_Requirement 1:_
Answer each of the following about the abstract on red blood cell trauma after the Norwood operation, labeling your answers (a), (b) and (c).
(a) Which patients does it say non-physiological blood flow conditions can especially harm?
(b) What is the Norwood procedure known for?
(c) What diameters of modified Blalock-Taussig shunts were simulated?
_Requirement 2:_ Proceed with the abstract on red blood cell trauma after the Norwood operation, picking up right after its final sentence.

*** Opening Page excerpt ***

Multi-scale simulation of red blood cell trauma in large-scale high-shear flows after Norwood operation.

BACKGROUND AND OBJECTIVE

Cardiovascular surgeries and mechanical circulatory support devices create non-physiological blood flow conditions that can be detrimental, especially for pediatric patients. A source of complications is mechanical red blood cell (RBC) damage induced by localized supraphysiological shear fields. To understand such complications in single ventricle patients, we introduce a multi-scale numerical model to predict hemolysis risk in idealized anatomies.

METHODS

We employed our in-house CFD solver coupled with Lagrangian tracking and cell-resolved fluid-structure interaction to measure flow-induced stresses and strains on the RBC membrane. The Norwood procedure, known for its high mortality rate, is selected for its importance to single-ventricle population survival. We simulated three anatomies including 2.5 mm and 4.0 mm diameter modified Blalock-Taussig shunts (mBTS) and a 2.5 mm central shunt (CS), with hundreds of RBCs per case for statistical analysis.

*** Closing Page excerpt ***
*** Opening Information ***

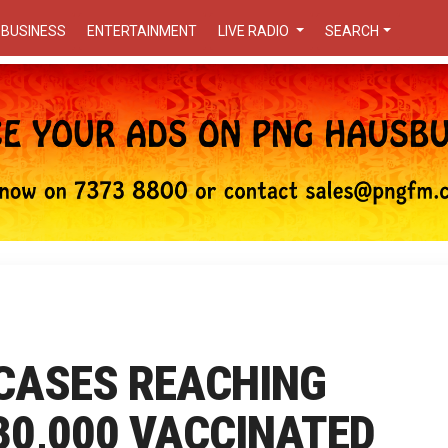
BUSINESS
ENTERTAINMENT
LIVE RADIO
SEARCH
 CASES REACHING
 30,000 VACCINATED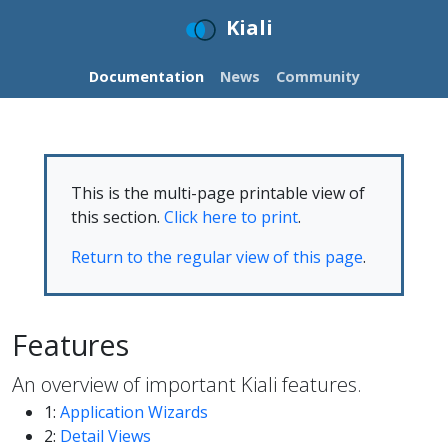
Kiali
Documentation
News
Community
This is the multi-page printable view of
this section.
Click here to print
.
Return to the regular view of this page
.
Features
An overview of important Kiali features.
1:
Application Wizards
2:
Detail Views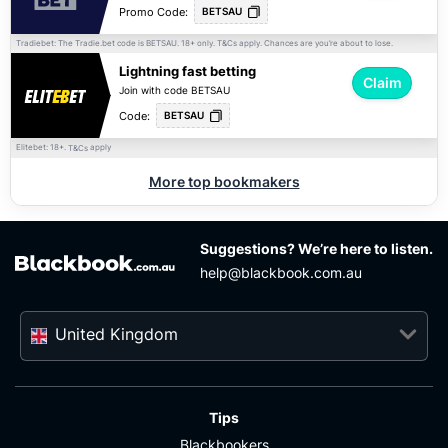
Promo Code:
BETSAU
Tradiebet: The Tradie.bet code is BETSAU. 18+ only.
apply. Chances are you’re about to lose.
T&Cs
Lightning fast betting
Claim
Join with code BETSAU
Code:
BETSAU
Elitebet: 18+.
apply
T&Cs
More top bookmakers
Suggestions? We’re here to listen.
help@blackbook.com.au
United Kingdom
Tips
Blackbookers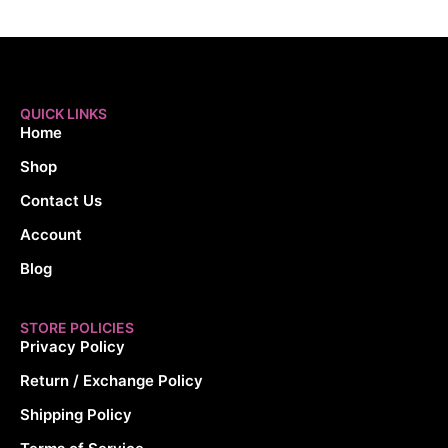
QUICK LINKS
Home
Shop
Contact Us
Account
Blog
STORE POLICIES
Privacy Policy
Return / Exchange Policy
Shipping Policy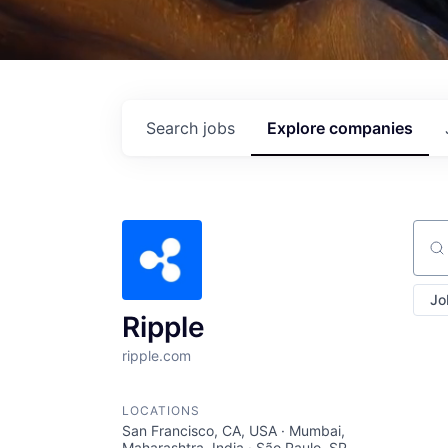
Search
jobs
Explore
companies
Sear
Jo
Ripple
ripple.com
LOCATIONS
San Francisco, CA, USA · Mumbai,
Maharashtra, India · São Paulo, SP,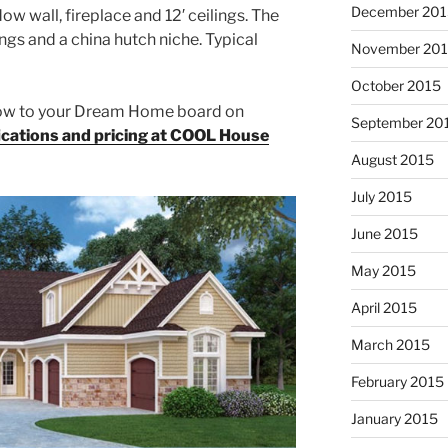
December 201
ow wall, fireplace and 12′ ceilings. The
ngs and a china hutch niche. Typical
November 20
October 2015
elow to your Dream Home board on
September 20
fications and pricing at COOL House
August 2015
July 2015
June 2015
May 2015
April 2015
March 2015
February 2015
January 2015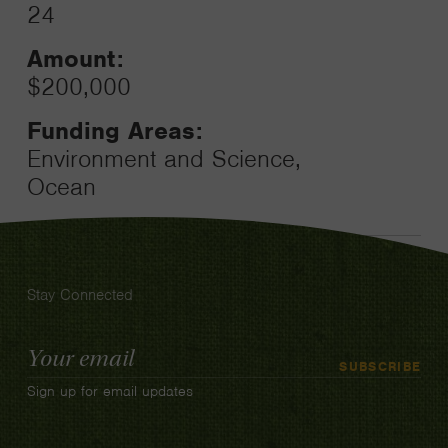
24
Amount:
$200,000
Funding Areas:
Environment and Science,
Ocean
Stay Connected
Email
SUBSCRIBE
Address
Sign up for email updates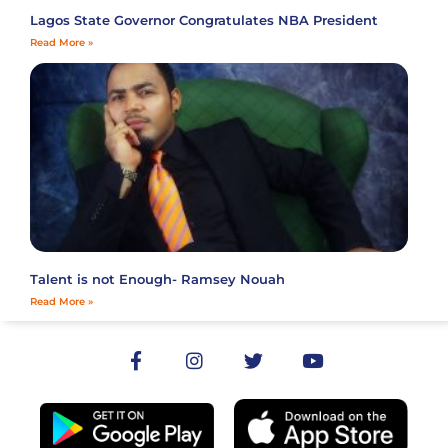
Lagos State Governor Congratulates NBA President
Read More »
Talent is not Enough- Ramsey Nouah
Read More »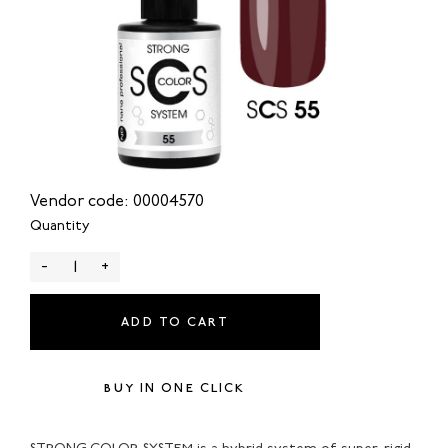
Vendor code: 00004570
Quantity
-
+
ADD TO CART
BUY IN ONE CLICK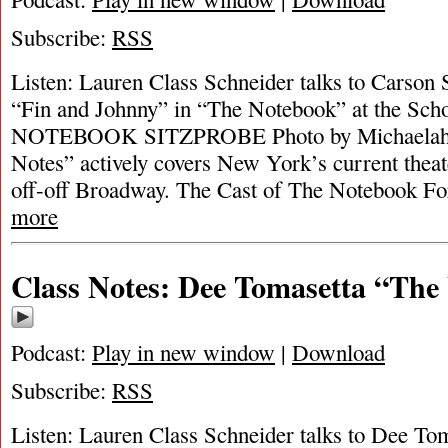
Subscribe:
RSS
Listen: Lauren Class Schneider talks to Carson 
“Fin and Johnny” in “The Notebook” at the Sch
NOTEBOOK SITZPROBE Photo by Michaelah R
Notes” actively covers New York’s current theat
off-off Broadway. The Cast of The Notebook For
more
Class Notes: Dee Tomasetta “Th
Podcast:
Play in new window
|
Download
Subscribe:
RSS
Listen: Lauren Class Schneider talks to Dee Tom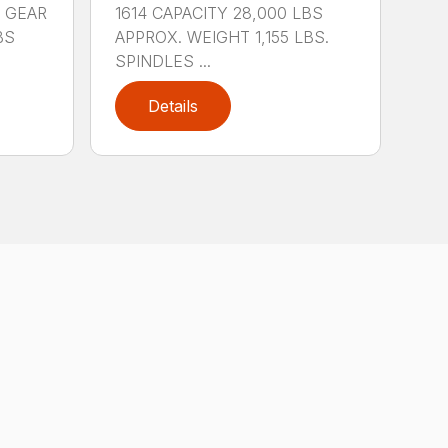
 GEAR
1614 CAPACITY 28,000 LBS
BS
APPROX. WEIGHT 1,155 LBS.
SPINDLES ...
Details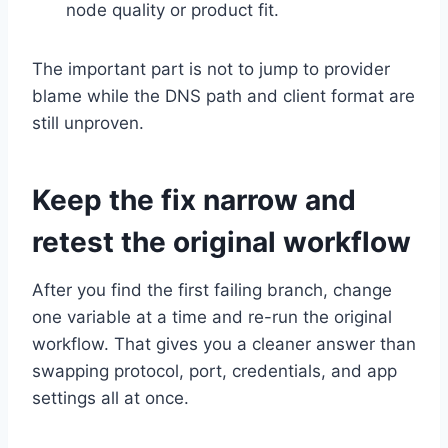
node quality or product fit.
The important part is not to jump to provider
blame while the DNS path and client format are
still unproven.
Keep the fix narrow and
retest the original workflow
After you find the first failing branch, change
one variable at a time and re-run the original
workflow. That gives you a cleaner answer than
swapping protocol, port, credentials, and app
settings all at once.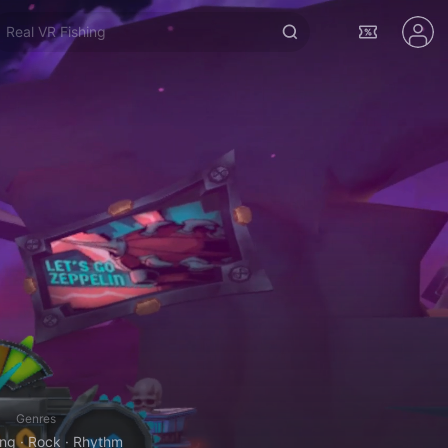
Real VR Fishing
Genres
g · Rock · Rhythm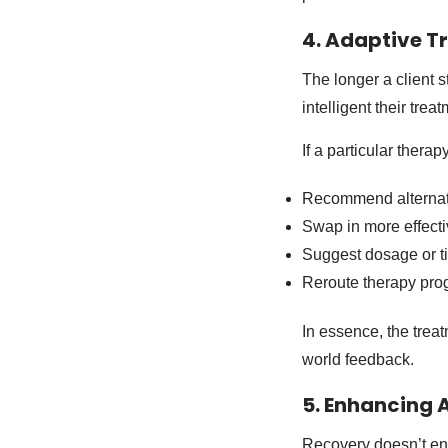
4. Adaptive T
The longer a client 
intelligent their tre
If a particular thera
Recommend alternat
Swap in more effect
Suggest dosage or t
Reroute therapy prog
In essence, the tre
world feedback.
5. Enhancing 
Recovery doesn’t end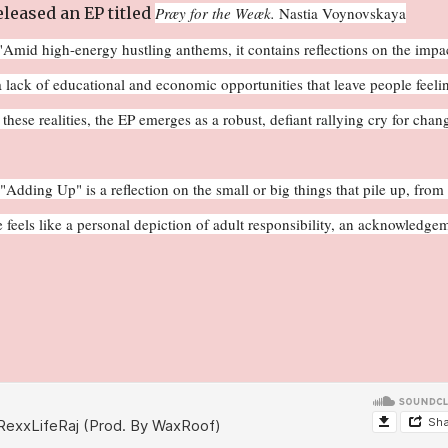
leased an EP titled
Præy for the Weæk.
Nastia Voynovskaya
"
Amid high-energy hustling anthems, it contains reflections on the impa
 lack of educational and economic opportunities that leave people feeli
ese realities, the EP emerges as a robust, defiant rallying cry for chan
dding Up" is a reflection on the small or big things that pile up, from 
 feels like a personal depiction of adult responsibility, an acknowledge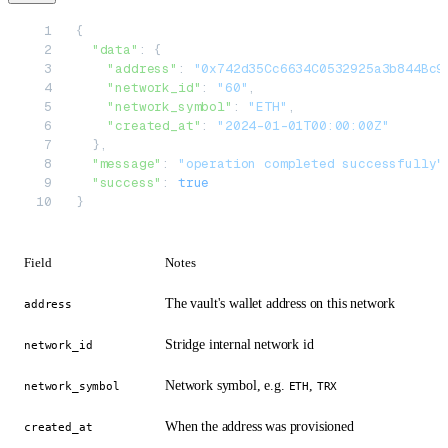
{
  "data"
: {
    "address"
: 
"0x742d35Cc6634C0532925a3b844Bc9
    "network_id"
: 
"60"
,
    "network_symbol"
: 
"ETH"
,
    "created_at"
: 
"2024-01-01T00:00:00Z"
  },
  "message"
: 
"operation completed successfully"
  "success"
: 
true
}
Field
Notes
The vault's wallet address on this network
address
Stridge internal network id
network_id
Network symbol, e.g.
,
network_symbol
ETH
TRX
When the address was provisioned
created_at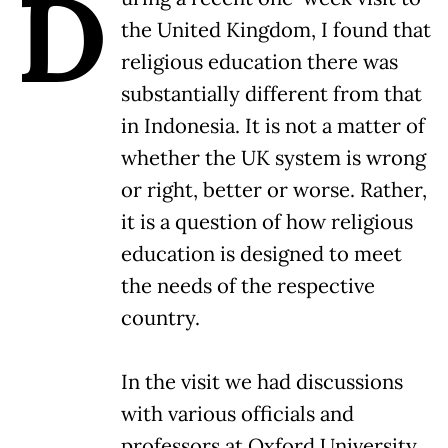
D
the United Kingdom, I found that
religious education there was
substantially different from that
in Indonesia. It is not a matter of
whether the UK system is wrong
or right, better or worse. Rather,
it is a question of how religious
education is designed to meet
the needs of the respective
country.
In the visit we had discussions
with various officials and
professors at Oxford University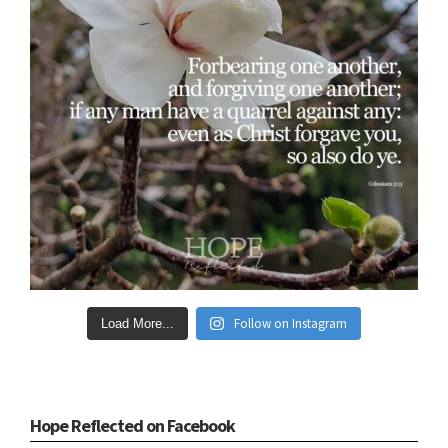
Follow on Instagram
Load More...
Hope Reflected on Facebook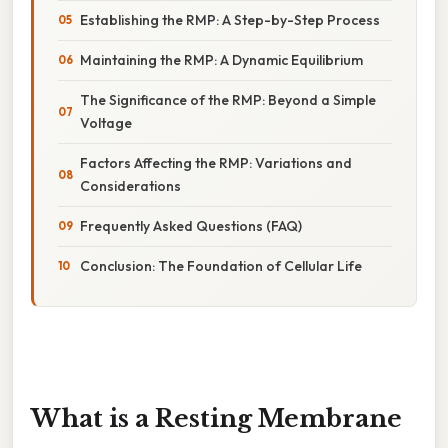
Establishing the RMP: A Step-by-Step Process
Maintaining the RMP: A Dynamic Equilibrium
The Significance of the RMP: Beyond a Simple
Voltage
Factors Affecting the RMP: Variations and
Considerations
Frequently Asked Questions (FAQ)
Conclusion: The Foundation of Cellular Life
What is a Resting Membrane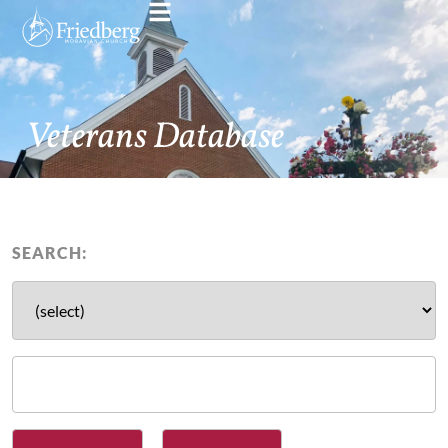
Veterans Database
SEARCH: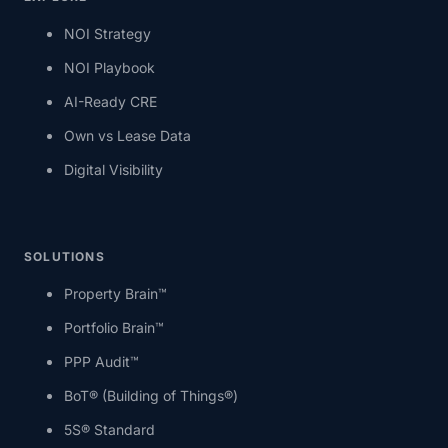
NOI Strategy
NOI Playbook
AI-Ready CRE
Own vs Lease Data
Digital Visibility
SOLUTIONS
Property Brain™
Portfolio Brain™
PPP Audit™
BoT® (Building of Things®)
5S® Standard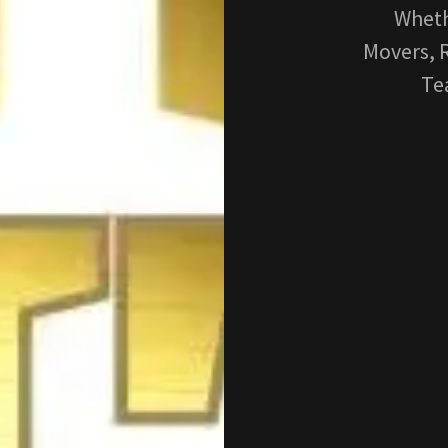
Wheth
Movers, R
Te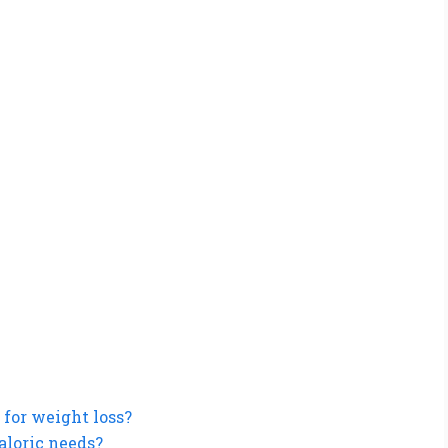
 for weight loss?
aloric needs?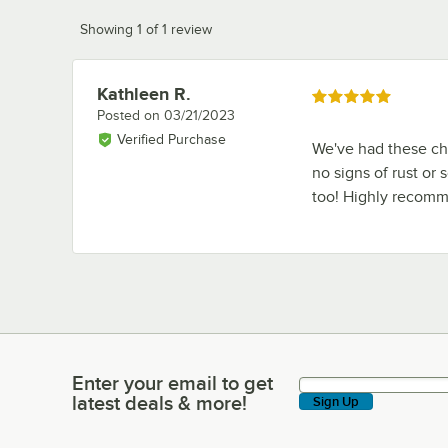
Showing 1 of 1 review
Kathleen R.
Review by
Rated 5 out of 5 stars
Posted on
03/21/2023
Verified Purchase
We've had these cha
no signs of rust or 
too! Highly recom
Enter your email to get
Enter your email to get latest deals & more!
latest deals & more!
Sign Up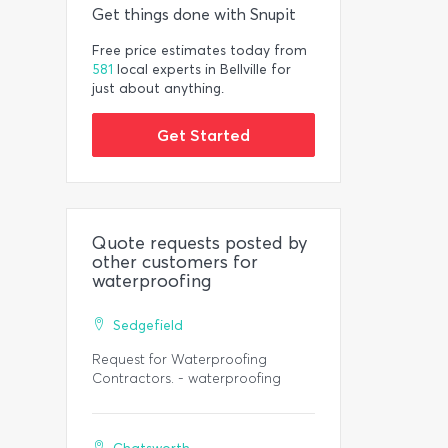
Get things done with Snupit
Free price estimates today from
581
local experts in Bellville for
just about anything.
Get Started
Quote requests posted by
other customers for
waterproofing
Sedgefield
Request for Waterproofing
Contractors. - waterproofing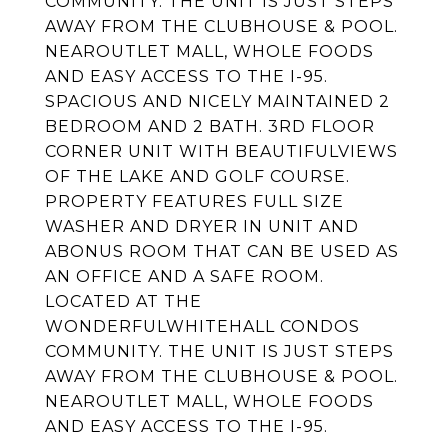
COMMUNITY. THE UNIT IS JUST STEPS
AWAY FROM THE CLUBHOUSE & POOL.
NEAROUTLET MALL, WHOLE FOODS
AND EASY ACCESS TO THE I-95.
SPACIOUS AND NICELY MAINTAINED 2
BEDROOM AND 2 BATH. 3RD FLOOR
CORNER UNIT WITH BEAUTIFULVIEWS
OF THE LAKE AND GOLF COURSE.
PROPERTY FEATURES FULL SIZE
WASHER AND DRYER IN UNIT AND
ABONUS ROOM THAT CAN BE USED AS
AN OFFICE AND A SAFE ROOM.
LOCATED AT THE
WONDERFULWHITEHALL CONDOS
COMMUNITY. THE UNIT IS JUST STEPS
AWAY FROM THE CLUBHOUSE & POOL.
NEAROUTLET MALL, WHOLE FOODS
AND EASY ACCESS TO THE I-95.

*** Closing Information ***

_Task result 1:_
(a) Pediatric patients.
(b) Its high mortality rate.
(c) 2.5 mm and 4.0 mm.

_Task result 2:_
RESULTS

The results show that the conditions created by these surgeries can elongate RBCs by more than two-fold (3.1% of RBCs for 2.5 mm mBTS, 1.4% for 4 mm mBTS, and 8.8% for CS). Shear and areal strain metrics also reveal that CS creates the greatest deformations on the RBC membrane. These conclusions are further confirmed when strain history and different damage thresholds are considered.

CONCLUSIONS

The central shunt is more hemolytic in comparison to the modified Blalock-Taussig shunt. Between the two mBTSs, the smaller diameter is slightly more prone to hemolysis. Spatial damage maps produced based on the studied metrics, highlighted hot zones that match the clinical images of shunt thrombosis, demonstrating their potential to enhance cardiac surgery outcomes.